The Future of Affirmative Action

All Things Consider — By on September 14, 2011 at 8:49 am

diversity

There is an ongoing war in Michigan on the status of affirmative action in higher education, and a new chapter of this conflict opened on July 1: the 6th Circuit Court of Appeals reversed a lower court decision in support of the Michigan Civil Rights Initiative (or Proposal 2). The MCRI essentially banned affirmative action by denying any sort of preferential treatment on the basis of race, ethnicity, sex, and other categories. Michigan voters passed the MCRI in 2006 on a roughly 60-40 split, but the circuit court held that the law placed an unfair burden on racial and ethnic minorities and thus violated their 14th Amendment rights to equal protection under the law.

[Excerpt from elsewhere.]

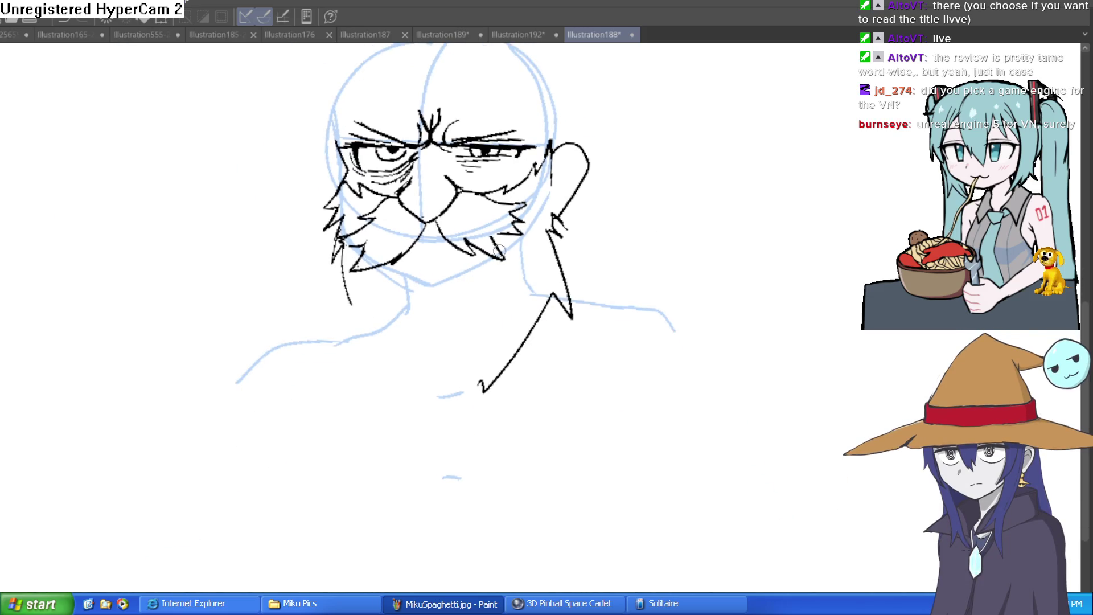
left_click_drag(337, 218, 330, 300)
left_click_drag(342, 242, 336, 303)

A little history might help here: struggles over affirmative action in higher education reach back to 1978 in the case Regents of the University of California v. Bakke, which rejected stronger forms of affirmative action as a sort of “reverse discrimination.” Justice Lewis Powell in his decision claimed that affirmative action designed as a counterweight to existing discrimination or to correct for historical underrepresentation amounted to “discrimination for its own sake,” though “properly tailored” programs aimed strictly at promoting diversity in a class were acceptable. Similar decisions were reached about the University of Michigan’s affirmative action programs in two Supreme Court cases in 2003, Grutter v. Bollinger and Gratz v. Bollinger. The latter nixed UM’s undergraduate admissions process of using pre-assigned point values corresponding to race, though in the former the Supreme Court upheld UM Law School’s more holistic admissions process, which considered race among other factors but did not assign it a fixed weight. Grutter held up diversity as a “compelling interest” that could be pursued by appropriately designed affirmative action programs. But all such programs were wiped out in Michigan by 2006’s Proposal 2.

So, for the time being, affirmative action is legal once again in Michigan, though the July decision will certainly be appealed up to the Supreme Court. I really hope it survives its impending appellate challenges—even more than the diversity justification, I think affirmative action is an essential counterweight to discrimination that racial and ethnic minorities still face today. In our decidedly non-post-racial society, affirmative action is just as important as when the concept was introduced by JFK in 1965.  It’s about as hard, for instance, for a person of color to get a job than it is for a white person with a criminal record to get that same job.  We haven’t left racism and discrimination in hiring (and, probably, admissions) behind us, and we thus probably shouldn’t leave affirmative action behind us either.